I don't think anyone major ever disputed that.
Having said that, thousand times yes to the author's concerns. Deep learning is AI's cryptocurrency in terms of being overhyped, although its main proponents are not to blame for that.
Seriously, why do we want to replace human intelligence? I get augmenting it with narrow forms of automation, but AGI is a different animal.

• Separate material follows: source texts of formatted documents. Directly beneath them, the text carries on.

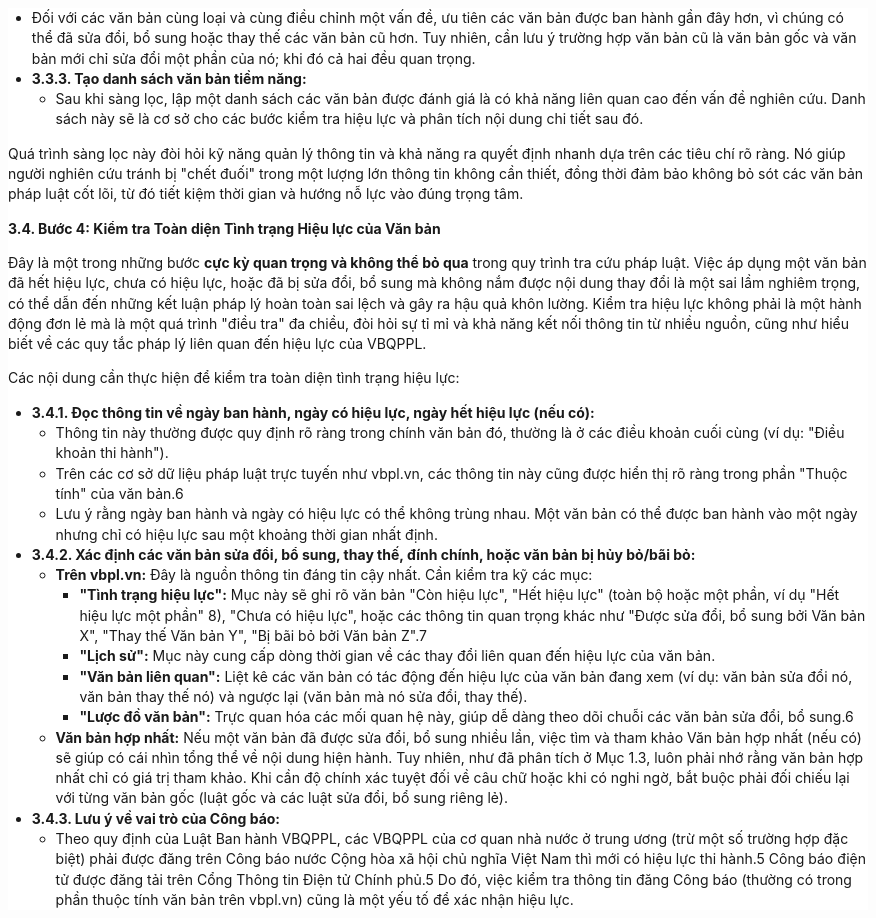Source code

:  * Đối với các văn bản cùng loại và cùng điều chỉnh một vấn đề, ưu tiên các văn bản được ban hành gần đây hơn, vì chúng có thể đã sửa đổi, bổ sung hoặc thay thế các văn bản cũ hơn. Tuy nhiên, cần lưu ý trường hợp văn bản cũ là văn bản gốc và văn bản mới chỉ sửa đổi một phần của nó; khi đó cả hai đều quan trọng.  
* **3.3.3. Tạo danh sách văn bản tiềm năng:**  
  * Sau khi sàng lọc, lập một danh sách các văn bản được đánh giá là có khả năng liên quan cao đến vấn đề nghiên cứu. Danh sách này sẽ là cơ sở cho các bước kiểm tra hiệu lực và phân tích nội dung chi tiết sau đó.

Quá trình sàng lọc này đòi hỏi kỹ năng quản lý thông tin và khả năng ra quyết định nhanh dựa trên các tiêu chí rõ ràng. Nó giúp người nghiên cứu tránh bị "chết đuối" trong một lượng lớn thông tin không cần thiết, đồng thời đảm bảo không bỏ sót các văn bản pháp luật cốt lõi, từ đó tiết kiệm thời gian và hướng nỗ lực vào đúng trọng tâm.

**3.4. Bước 4: Kiểm tra Toàn diện Tình trạng Hiệu lực của Văn bản**

Đây là một trong những bước **cực kỳ quan trọng và không thể bỏ qua** trong quy trình tra cứu pháp luật. Việc áp dụng một văn bản đã hết hiệu lực, chưa có hiệu lực, hoặc đã bị sửa đổi, bổ sung mà không nắm được nội dung thay đổi là một sai lầm nghiêm trọng, có thể dẫn đến những kết luận pháp lý hoàn toàn sai lệch và gây ra hậu quả khôn lường. Kiểm tra hiệu lực không phải là một hành động đơn lẻ mà là một quá trình "điều tra" đa chiều, đòi hỏi sự tỉ mỉ và khả năng kết nối thông tin từ nhiều nguồn, cũng như hiểu biết về các quy tắc pháp lý liên quan đến hiệu lực của VBQPPL.

Các nội dung cần thực hiện để kiểm tra toàn diện tình trạng hiệu lực:

* **3.4.1. Đọc thông tin về ngày ban hành, ngày có hiệu lực, ngày hết hiệu lực (nếu có):**  
  * Thông tin này thường được quy định rõ ràng trong chính văn bản đó, thường là ở các điều khoản cuối cùng (ví dụ: "Điều khoản thi hành").  
  * Trên các cơ sở dữ liệu pháp luật trực tuyến như vbpl.vn, các thông tin này cũng được hiển thị rõ ràng trong phần "Thuộc tính" của văn bản.6  
  * Lưu ý rằng ngày ban hành và ngày có hiệu lực có thể không trùng nhau. Một văn bản có thể được ban hành vào một ngày nhưng chỉ có hiệu lực sau một khoảng thời gian nhất định.  
* **3.4.2. Xác định các văn bản sửa đổi, bổ sung, thay thế, đính chính, hoặc văn bản bị hủy bỏ/bãi bỏ:**  
  * **Trên vbpl.vn:** Đây là nguồn thông tin đáng tin cậy nhất. Cần kiểm tra kỹ các mục:  
    * **"Tình trạng hiệu lực":** Mục này sẽ ghi rõ văn bản "Còn hiệu lực", "Hết hiệu lực" (toàn bộ hoặc một phần, ví dụ "Hết hiệu lực một phần" 8), "Chưa có hiệu lực", hoặc các thông tin quan trọng khác như "Được sửa đổi, bổ sung bởi Văn bản X", "Thay thế Văn bản Y", "Bị bãi bỏ bởi Văn bản Z".7  
    * **"Lịch sử":** Mục này cung cấp dòng thời gian về các thay đổi liên quan đến hiệu lực của văn bản.  
    * **"Văn bản liên quan":** Liệt kê các văn bản có tác động đến hiệu lực của văn bản đang xem (ví dụ: văn bản sửa đổi nó, văn bản thay thế nó) và ngược lại (văn bản mà nó sửa đổi, thay thế).  
    * **"Lược đồ văn bản":** Trực quan hóa các mối quan hệ này, giúp dễ dàng theo dõi chuỗi các văn bản sửa đổi, bổ sung.6  
  * **Văn bản hợp nhất:** Nếu một văn bản đã được sửa đổi, bổ sung nhiều lần, việc tìm và tham khảo Văn bản hợp nhất (nếu có) sẽ giúp có cái nhìn tổng thể về nội dung hiện hành. Tuy nhiên, như đã phân tích ở Mục 1.3, luôn phải nhớ rằng văn bản hợp nhất chỉ có giá trị tham khảo. Khi cần độ chính xác tuyệt đối về câu chữ hoặc khi có nghi ngờ, bắt buộc phải đối chiếu lại với từng văn bản gốc (luật gốc và các luật sửa đổi, bổ sung riêng lẻ).  
* **3.4.3. Lưu ý về vai trò của Công báo:**  
  * Theo quy định của Luật Ban hành VBQPPL, các VBQPPL của cơ quan nhà nước ở trung ương (trừ một số trường hợp đặc biệt) phải được đăng trên Công báo nước Cộng hòa xã hội chủ nghĩa Việt Nam thì mới có hiệu lực thi hành.5 Công báo điện tử được đăng tải trên Cổng Thông tin Điện tử Chính phủ.5 Do đó, việc kiểm tra thông tin đăng Công báo (thường có trong phần thuộc tính văn bản trên vbpl.vn) cũng là một yếu tố để xác nhận hiệu lực.

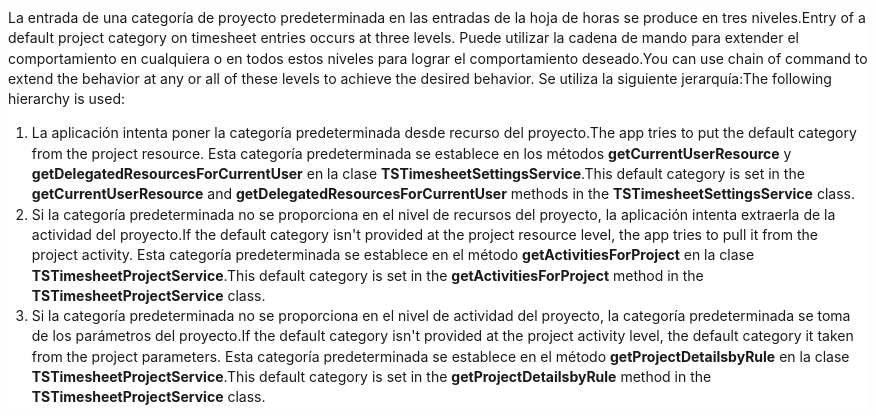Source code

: <span data-ttu-id="54a41-283">La entrada de una categoría de proyecto predeterminada en las entradas de la hoja de horas se produce en tres niveles.</span><span class="sxs-lookup"><span data-stu-id="54a41-283">Entry of a default project category on timesheet entries occurs at three levels.</span></span> <span data-ttu-id="54a41-284">Puede utilizar la cadena de mando para extender el comportamiento en cualquiera o en todos estos niveles para lograr el comportamiento deseado.</span><span class="sxs-lookup"><span data-stu-id="54a41-284">You can use chain of command to extend the behavior at any or all of these levels to achieve the desired behavior.</span></span> <span data-ttu-id="54a41-285">Se utiliza la siguiente jerarquía:</span><span class="sxs-lookup"><span data-stu-id="54a41-285">The following hierarchy is used:</span></span>

1. <span data-ttu-id="54a41-286">La aplicación intenta poner la categoría predeterminada desde recurso del proyecto.</span><span class="sxs-lookup"><span data-stu-id="54a41-286">The app tries to put the default category from the project resource.</span></span> <span data-ttu-id="54a41-287">Esta categoría predeterminada se establece en los métodos **getCurrentUserResource** y **getDelegatedResourcesForCurrentUser** en la clase **TSTimesheetSettingsService**.</span><span class="sxs-lookup"><span data-stu-id="54a41-287">This default category is set in the **getCurrentUserResource** and **getDelegatedResourcesForCurrentUser** methods in the **TSTimesheetSettingsService** class.</span></span>
2. <span data-ttu-id="54a41-288">Si la categoría predeterminada no se proporciona en el nivel de recursos del proyecto, la aplicación intenta extraerla de la actividad del proyecto.</span><span class="sxs-lookup"><span data-stu-id="54a41-288">If the default category isn't provided at the project resource level, the app tries to pull it from the project activity.</span></span> <span data-ttu-id="54a41-289">Esta categoría predeterminada se establece en el método **getActivitiesForProject** en la clase **TSTimesheetProjectService**.</span><span class="sxs-lookup"><span data-stu-id="54a41-289">This default category is set in the **getActivitiesForProject** method in the **TSTimesheetProjectService** class.</span></span>
3. <span data-ttu-id="54a41-290">Si la categoría predeterminada no se proporciona en el nivel de actividad del proyecto, la categoría predeterminada se toma de los parámetros del proyecto.</span><span class="sxs-lookup"><span data-stu-id="54a41-290">If the default category isn't provided at the project activity level, the default category it taken from the project parameters.</span></span> <span data-ttu-id="54a41-291">Esta categoría predeterminada se establece en el método **getProjectDetailsbyRule** en la clase **TSTimesheetProjectService**.</span><span class="sxs-lookup"><span data-stu-id="54a41-291">This default category is set in the **getProjectDetailsbyRule** method in the **TSTimesheetProjectService** class.</span></span>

Deep learning is not magic, for every network architecture that beats the state of the art, there are a hundred very similar ones that completely fail, or run too slow, or don't fit into GPU memory ... and the only way we know to get improvements is to fiddle with the hyperparameters until everything works out.
The black box part is also an issue which both the author of the paper and literally everyone else, including Google's Peter Norvig, is concerned about. But that's not related to the hype part.
Is it that obvious though?
Any good evidence that human brain on the planet scale cluster can't be modelled with DL?
Oren Etzioni has been shouting about the knowledge representation for years (full disclosure: this is something I'm focused on, too).
3.1. Deep learning thus far is data hungry. First, you could argue that on a low-level, an animal/human gets quite a lot of visual and audio input, so it's data hungry as well. Then, you could argue that the evolution did already do some sort of pretraining/pre-wiring which helps, using million of years of data. Then, related to this is the topic of unsupervised learning and reinforcement learning. Then, dealing with the aspect of learning with small amounts of data, there are the active research topics of one-shot-learning, zero-shot-learning of few-shot-learning. Related is also meta-learning.
3.2. Deep learning thus far is shallow and has limited capacity for transfer. Transfer-learning, meta-learning and multi-task-learning are active research areas which deal with this.
3.3. Deep learning thus far has no natural way to deal with
hierarchical structure. There are various approaches also for this. This is also an active research area.
3.4. Deep learning thus far has struggled with open-ended inference. This is also an active research area.
3.5. Deep learning thus far is not sufficiently transparent. Also this is an active research area. And then, you could also argue that the biological brain also suffers at this.
3.6. Deep learning thus far has not been well integrated with prior knowledge. This is also an active research area.
And of course, just because there's reasearch in a given area doesn't mean that progress will necessarily be made. Frex, research on semantics has been going on since the dawn of AI and we 're not even close yet.
Personally, I think it's always good to have people pointing out limitations of a technique. Minsky and Papert caused a lot of consternation back in Perceptrons, but without that, who knows when the ANN researchers would have gotten off their butts and tried to solve real problems.
It isn't really worth responding too - it's either attacking claims which are never made, or so outrageously wrong it appears to be trolling.
Care to give more info on your second paragraph?